Jessie Raymond: Fix a treadmill, strengthen a union

Sunday night, my husband Mark and I replaced the stretched-out belt on our old treadmill.
Good news: We are still married.
Normally we get along, just not when it comes to putting things together. We’ve had so many assembly-related conflicts over the years that the mere sight of a parts list can cause me to start grinding my teeth.
In the summer of ’94, we set up a brand-new tent at an upstate New York campground on a 92-degree summer day. It was our first serious attempt at collaborating on a manual task — and almost our last. Color-coded tent clips weren’t enough to keep us from turning a 10-minute process into a two-hour, sweat-soaked disagreement, complete with comments about each other’s lack of spatial intelligence and snarky retorts about where to put the tent poles.
The s’mores tasted mighty bitter that night.
A decade later, we put together a now-discontinued model of Vermont Castings barbecue grill, the Divorce Maker 2000. Things got ugly at times, but, thanks to an improvement in our communication skills since the tent incident, our emotional battle wounds cut less deep and healed faster.

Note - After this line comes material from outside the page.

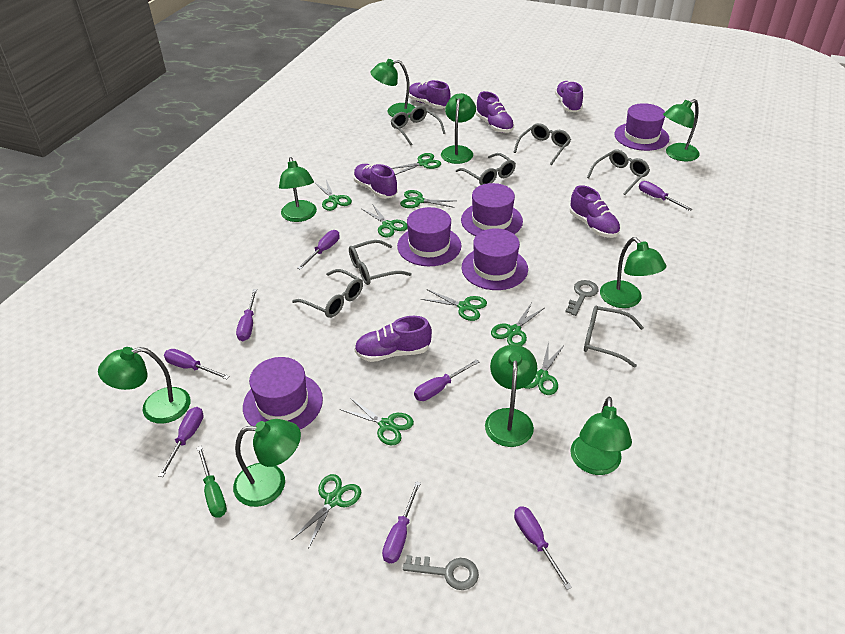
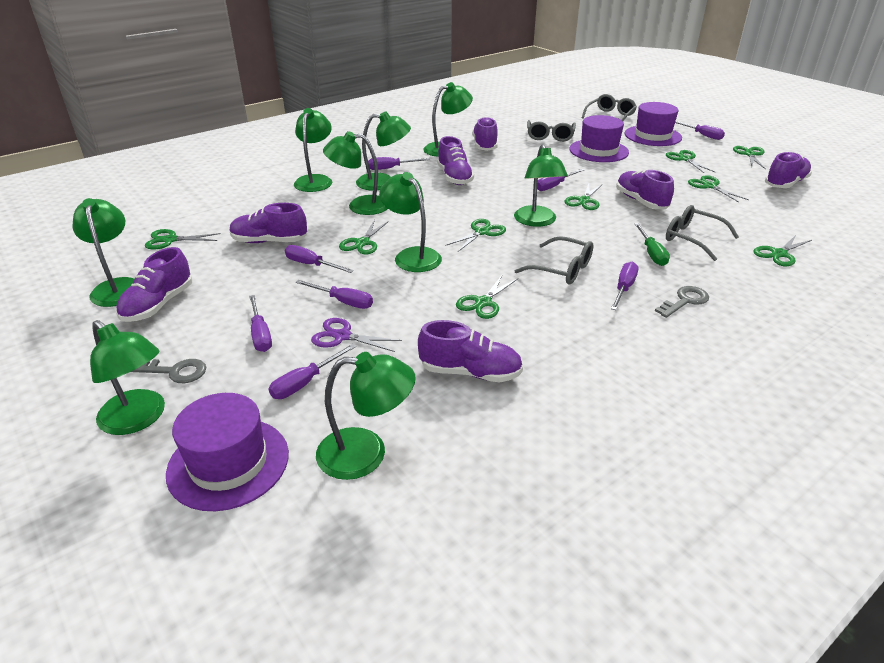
grey glasses: 7 -> 4
purple hat: 5 -> 3
purple scissors: 0 -> 1
purple shoe: 6 -> 7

Though not yet on speaking terms, we slept in the same bed that night.
So Sunday, all too aware of the potential discord it could cause, we approached the treadmill project with trepidation.
Early signs were promising: To our surprise, the new belt came with installation instructions. Granted, there were four pages’ worth, but in a pleasant twist, they were clearly illustrated and written in standard English. My job was to read the instructions to Mark; his job was to follow them.
There were 30 steps, and they involved essentially dismantling every piece of the treadmill (“Step 1: Carefully pry the decorative logo from the front housing”) and then reassembling it by doing the same steps in reverse order.
The instructions were clear, but deceptively glib. In “Remove bolts A and B from side deck rails G and H,” for example, the word “remove” implied a process less strenuous than Mark having to contort himself into an inverted bound yoga pose to reach under the treadmill while I struggled to hold one end off the floor and not drop it on his face.
All in all, however, things proceeded smoothly. Yes, I fumbled a vital screw that rolled under the machine to the one spot neither of us could reach, but that always happens — the inconvenient trajectory of all dropped hardware is governed by immutable laws of physics. And at one point I lost the screwdriver; somehow it ended up in the kitchen after I had run downstairs for a moment (it’s hard for me to stay focused when there is ice cream in the house).
Still, we remained guardedly civil during the whole process and within about an hour and a half the machine had been put back together, right down to the decorative logo.
Mark turned the treadmill on and we heard it fire up just like old times. Success.
Except for one thing: The newly replaced running surface didn’t move.
Mark looked at the display. He bent his ear to the humming motor. He tapped the decorative logo. He furrowed his brow, mentally ticking off each step we had just gone through.
Then he turned to me and said, “At some point, didn’t the instructions say to reconnect the drive belt between the motor and the treadmill?”
Not that I recalled.
But when I flipped through the directions there it was, right at the top of page 3, step 18.
“Oops,” I said. “I must have skipped that part.”
With a muttered apology from me and a string of four-letter words from Mark (none of them “love”), we undid steps 30 through 19 in sequence — giving Mark a chance to practice some more yoga poses — until the drive belt could be slipped back in place. Forty minutes later we reached step 30 again, and the treadmill was fixed.
Sure, my little oversight caused a bit of tension between us. But no one cried, no one threw a packet of 1-3/4-inch pan-head screws (10) or 1-7/8-inch countersunk screws (8) at anyone, and neither of us suggested that the other walk back to Vermont from an upstate New York campground on a 92-degree summer day.
Some might call it progress. After 23 years together, we’re calling it marital bliss.